Taranto: ASL, nessun allarme ILVA e cancro

Dopo le innumerevoli parole spese negli anni scorsi per descrivere uno scenario fosco, in cui Taranto appariva come “la città del cancro” a causa dell’inquinamento prodotto dagli impianti industriali sul territorio – in prima fila quello dell’ILVA - stanno arrivando i primi numeri ufficiali a inquadrare il fenomeno nelle sue corrette proporzioni.


Sono stati infatti resi noti dalla ASL locale i dati relativi all’incidenza dei tumori nella provincia di Taranto, preliminari alla compilazione dei quel Registro Tumori invocato da tutti come il solo strumento valido di conoscenza della situazione reale.

Le conclusioni del monitoraggio, infatti, fanno giustizia di tante leggende metropolitane.

I tassi standard complessivi di incidenza dei tumori della provincia di Taranto - hanno infatti pubblicamente confermato i vertici dell’ASL tarantina - sia per gli uomini, sia per le donne, sono paragonabili a quelli della Provincia di Lecce, lievemente più alti di quelli del Sud Italia e tuttavia più bassi di quelli del Pool dei Registri Italiani.

In particolare per quanto riguarda le neoplasie sospetta di essere in considerazione con l’inquinamento ambientale “non si notano eccessi significativi nella Provincia di Taranto rispetto alla Provincia di Lecce e al Pool dei Registri Tumori per i seguenti tipi: tumore del polmone, linfomi e tumori della vescica; inoltre, nell’ambito dei distretti sanitari della ASL di Taranto, per questi tumori Taranto presenta tassi inferiori rispetto ad altre aree della Provincia”, afferma la relazione ASL.

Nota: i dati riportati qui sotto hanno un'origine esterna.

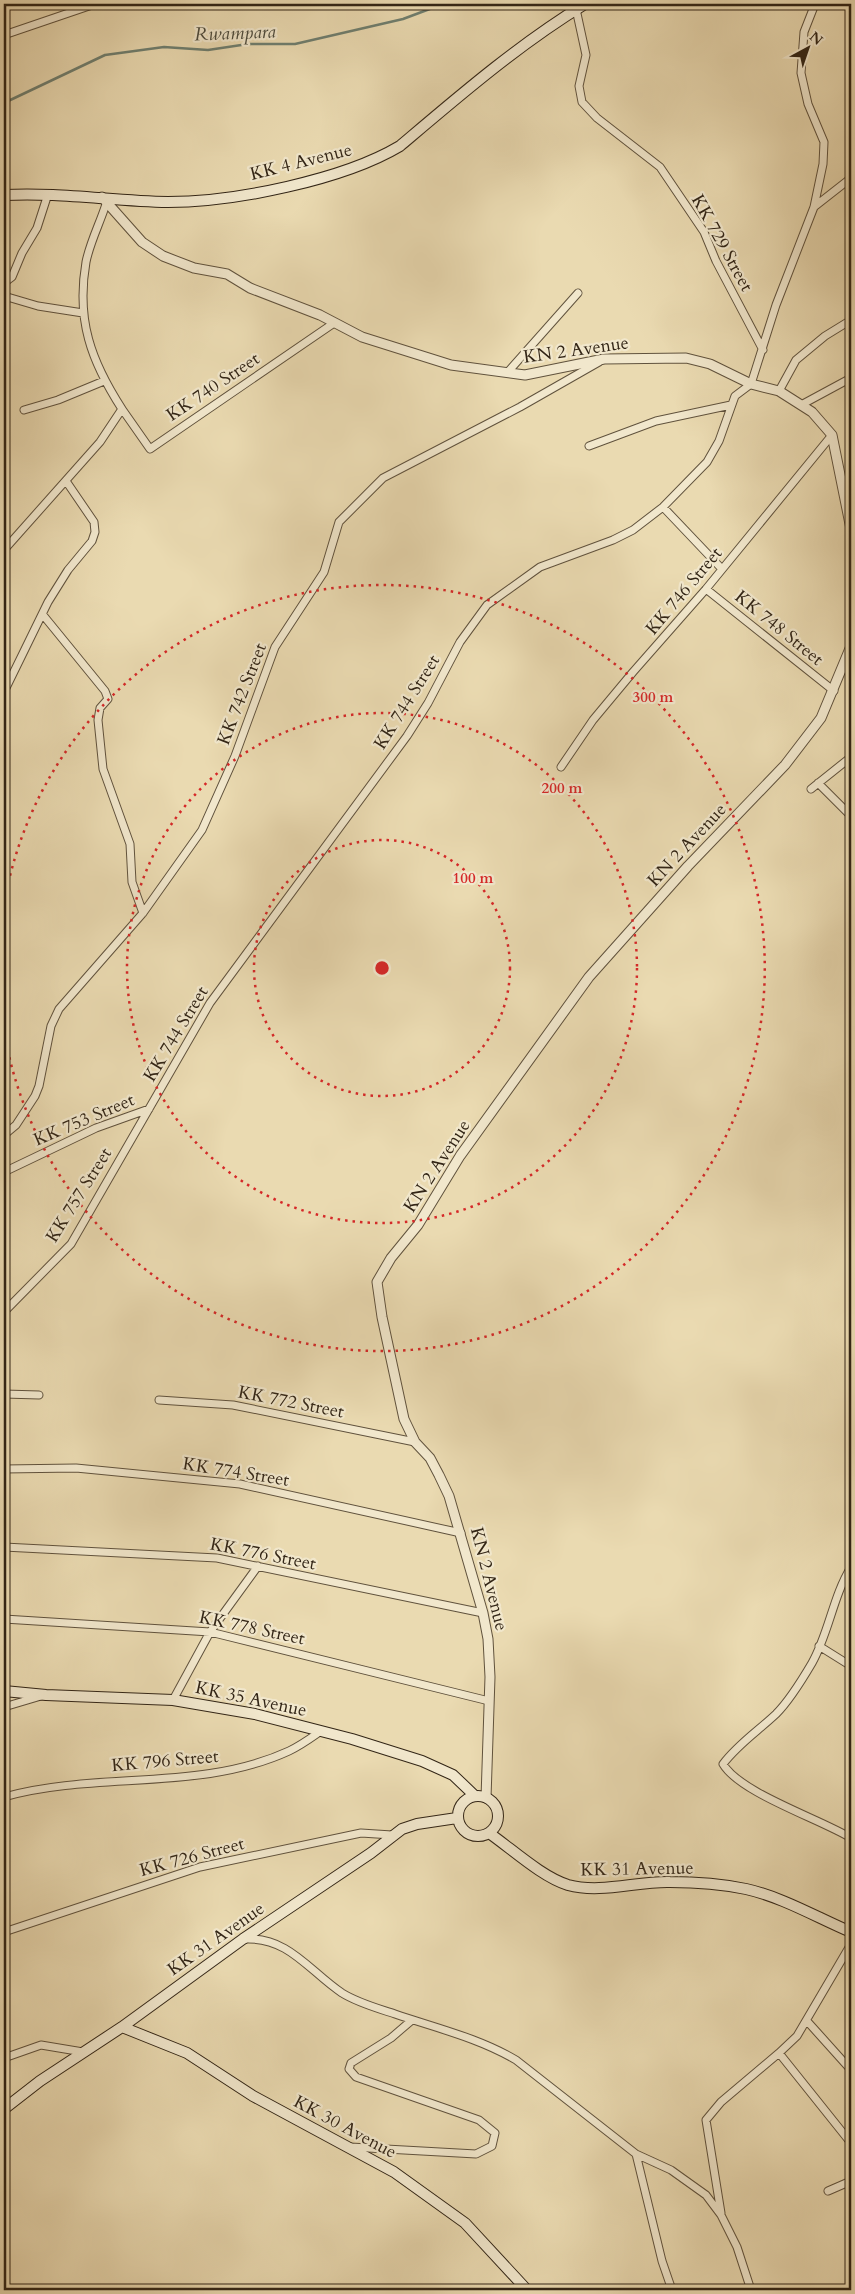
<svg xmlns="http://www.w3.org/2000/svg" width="855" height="2294" viewBox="0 0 855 2294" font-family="Cardo,serif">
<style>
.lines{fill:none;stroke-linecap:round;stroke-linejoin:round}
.stream{stroke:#6f7f70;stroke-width:2.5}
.minor-casing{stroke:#60523d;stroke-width:9}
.tertiary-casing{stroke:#60523d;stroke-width:11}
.secondary-casing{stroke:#322516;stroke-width:12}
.minor{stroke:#f1e7cc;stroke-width:7}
.tertiary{stroke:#f1e7cc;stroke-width:9}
.secondary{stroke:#f1e7cc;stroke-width:10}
.ring{fill:none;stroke:#d62828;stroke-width:2.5;stroke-dasharray:2.5 5}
.labels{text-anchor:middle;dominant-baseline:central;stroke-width:4.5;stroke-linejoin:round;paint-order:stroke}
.street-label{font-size:18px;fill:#322516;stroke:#f1e7cc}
.water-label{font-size:19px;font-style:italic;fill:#4c4a3c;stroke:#f1e7cc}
.centre{fill:#d62828;stroke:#f1e7cc;stroke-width:2.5}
.ring-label{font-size:15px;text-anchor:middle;font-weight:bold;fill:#d62828;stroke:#f1e7cc;stroke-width:4.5;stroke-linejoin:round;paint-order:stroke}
</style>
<rect width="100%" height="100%" fill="#eadab1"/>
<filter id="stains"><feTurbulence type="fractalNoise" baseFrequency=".004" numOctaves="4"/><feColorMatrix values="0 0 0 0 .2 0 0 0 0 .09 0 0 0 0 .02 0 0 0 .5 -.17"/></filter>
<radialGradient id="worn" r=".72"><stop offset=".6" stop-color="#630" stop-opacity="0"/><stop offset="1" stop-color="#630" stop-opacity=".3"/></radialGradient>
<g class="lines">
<!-- stream -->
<path class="stream" d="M4,103L105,55L164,47L208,50L248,44H295L403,19L443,4"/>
<!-- minor casing -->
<g class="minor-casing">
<path id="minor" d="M576,9L586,55L579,86L582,102L597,118L660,167L704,232L716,261L763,350
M4,35L95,4
M814,207L851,178
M4,283L12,277L22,253L37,228L48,194
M4,296L38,306L83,313
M507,373L578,293
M779,391L796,360L825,336L851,320
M801,405L851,378
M122,409L150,449L334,323
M24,410L58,400L104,381
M589,446L656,421L731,405
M663,507L721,568
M4,550L100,442L122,409C91,361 76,320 86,262C90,242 100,223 106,204
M706,589L834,691
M43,615L105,691L108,699L100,708L98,720L103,769L130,844L132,882L143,913
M4,692L48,602L68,570L92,541L95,532L94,522L66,481
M561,767L593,720L633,672L706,589L832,435
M818,783L851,816
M811,789L851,757
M4,1135L16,1125L35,1096L39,1086L51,1026L59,1009L143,913L202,830L235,756L275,647L324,572L339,522L383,478L520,407L599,362
M4,1172L96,1128L149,1109
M4,1312L71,1244L210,1003L407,736L428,703L460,642L487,605L540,567L613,540L633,530L663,507L707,462L719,441L735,396L751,384L776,305L814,207L823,164L824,142L808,104L801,73L804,32L815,4
M4,1394L39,1395
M159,1400L233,1405L415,1442
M4,1469L76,1468L240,1484L461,1533
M4,1547L217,1558L483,1613
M851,1567C833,1596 829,1633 812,1663C802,1680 790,1700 776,1714C758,1731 738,1744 723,1764C740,1793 820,1819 851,1838
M4,1619L210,1632L489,1701
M819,1646L851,1666
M173,1700L210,1632L258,1566
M4,1707L41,1696
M4,1797C96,1771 200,1792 289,1751C300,1746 311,1738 321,1731
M4,1932L200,1867L361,1833L392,1835
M245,1939C289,1937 309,1971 342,1993C358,2003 377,2008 395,2014C436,2028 479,2038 516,2060L636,2154L671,2170L706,2195L721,2215L737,2247L751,2290
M851,1944L797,2036L779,2053L851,2143
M807,2021L851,2070
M4,2058L41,2045L83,2052
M350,2147L476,2154L492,2146L495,2133L479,2120L356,2077L349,2069L351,2063L391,2038L412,2020
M636,2154L662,2261L672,2290
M828,2191L851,2181
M721,2213L706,2120L721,2102L779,2053"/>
</g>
<!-- tertiary casing -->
<g class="tertiary-casing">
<path id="tertiary" d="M102,197L142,242L163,256L194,268L227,274L250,288L320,315L362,337L451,365L525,375L604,359L686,358L710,364L751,384L779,391L812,412L832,435L851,529
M486,1798L490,1677L488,1639L483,1613L449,1496L439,1475L430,1458L415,1442L404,1419L382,1317L377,1282L391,1258L418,1225L460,1156L589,977L688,866L785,765L821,718L851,646"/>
</g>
<!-- secondary casing -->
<g class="secondary-casing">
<path id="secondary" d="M4,195C58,192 113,201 168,202C234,202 343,180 400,146C459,96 518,45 585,4
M4,1691L46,1695L173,1700L255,1714L352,1739L422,1761L453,1775L475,1796
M458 1816a20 20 0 1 1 40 0a20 20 0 1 1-40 0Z
M489,1833C512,1849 542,1877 568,1885C601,1894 637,1881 670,1882C695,1882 722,1884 746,1889C782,1897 818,1918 851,1932
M122,2027L187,2053L253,2096L394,2172L465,2223L527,2290
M4,2109L40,2081L122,2027L243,1939L371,1853L402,1829L417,1824L457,1818"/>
</g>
<!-- minor -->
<use href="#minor" class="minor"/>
<!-- tertiary -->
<use href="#tertiary" class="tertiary"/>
<!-- secondary -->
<use href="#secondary" class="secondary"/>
</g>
<!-- distance rings -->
<g class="ring">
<circle cx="382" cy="968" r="128"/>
<circle cx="382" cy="968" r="255"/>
<path d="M4 905A383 383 0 1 1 4 1031"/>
</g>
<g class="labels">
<!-- street labels -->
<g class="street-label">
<text transform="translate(301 162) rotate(-14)">KK 4 Avenue</text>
<text transform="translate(722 243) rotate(61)">KK 729 Street</text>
<text transform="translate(576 350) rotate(-8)">KN 2 Avenue</text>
<text transform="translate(213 387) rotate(-34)">KK 740 Street</text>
<text transform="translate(684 591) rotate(-50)">KK 746 Street</text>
<text transform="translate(779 628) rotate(39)">KK 748 Street</text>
<text transform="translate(242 694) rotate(-69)">KK 742 Street</text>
<text transform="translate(407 702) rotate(-58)">KK 744 Street</text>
<text transform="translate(687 845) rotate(-47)">KN 2 Avenue</text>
<text transform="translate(176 1034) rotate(-59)">KK 744 Street</text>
<text transform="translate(84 1120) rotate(-23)">KK 753 Street</text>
<text transform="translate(437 1166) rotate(-57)">KN 2 Avenue</text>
<text transform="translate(79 1195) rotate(-58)">KK 757 Street</text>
<text transform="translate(291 1402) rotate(11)">KK 772 Street</text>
<text transform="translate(236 1472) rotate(9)">KK 774 Street</text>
<text transform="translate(263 1554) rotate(11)">KK 776 Street</text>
<text transform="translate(489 1579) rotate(76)">KN 2 Avenue</text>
<text transform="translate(252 1628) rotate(12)">KK 778 Street</text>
<text transform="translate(251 1699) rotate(12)">KK 35 Avenue</text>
<text transform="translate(165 1761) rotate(-5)">KK 796 Street</text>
<text transform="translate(192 1857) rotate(-15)">KK 726 Street</text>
<text transform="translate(637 1869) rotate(-1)">KK 31 Avenue</text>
<text transform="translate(216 1939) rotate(-35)">KK 31 Avenue</text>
<text transform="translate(345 2127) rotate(28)">KK 30 Avenue</text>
</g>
<!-- water labels -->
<g class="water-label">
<text transform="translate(235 33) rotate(-2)">Rwampara</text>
</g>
</g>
<circle cx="382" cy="968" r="8" class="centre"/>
<g class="ring-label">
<text x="653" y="702">300 m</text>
<text x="562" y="793">200 m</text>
<text x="473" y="883">100 m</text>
</g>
<!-- margin -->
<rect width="855" height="2294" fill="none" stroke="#eadab1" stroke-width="20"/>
<rect x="5" y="5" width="845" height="2284" fill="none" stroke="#322516" stroke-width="2.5"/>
<rect x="10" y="10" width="835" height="2274" fill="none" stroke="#322516"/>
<!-- north arrow -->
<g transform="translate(808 48) rotate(40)" stroke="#f1e7cc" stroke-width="4" paint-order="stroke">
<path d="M0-4L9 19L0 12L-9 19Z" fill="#322516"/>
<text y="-8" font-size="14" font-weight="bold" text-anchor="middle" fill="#322516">N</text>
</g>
<rect width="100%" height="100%" filter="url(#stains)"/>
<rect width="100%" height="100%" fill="url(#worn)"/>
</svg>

Altrettanto inequivocabili le conclusioni della ricerca: si evidenzia “[nelle provincia di Taranto] una situazione non allarmante, contrariamente a quanto dichiarato nel Registro Tumori Jonico-Salentino per il periodo 1999-2001, in linea con i dati della Provincia di Lecce e comunque un numero di casi incidenti generalmente inferiore a quello riscontrati nel Sud Italia e nel territorio nazionale”.

Non sono stati registrati commenti ufficiali alla presentazione dei dati da parte di ILVA Taranto, per anni sul banco degli imputati, accusata proprio di quelle proliferazione dei malati di cancro (basta cercare su internet termini come "ILVA cancro" o "ILVA tumori" per farsi un'idea delle dimensioni del fenomeno, che – alla luce delle rilevazioni dell’ASL – si rivela inesistente. L’acciaieria, peraltro, ha recentemente riconfermato con una campagna di comunicazione il proprio impegno sul fronte ambientale, dimostrato nei fatti dall’investimento di oltre un miliardo di euro nella riduzione delle emissioni e dell’impatto ecologico da parte del Gruppo Riva dal momento dell’acquisizione dell’impianto dalla mano pubblica, nel 1995.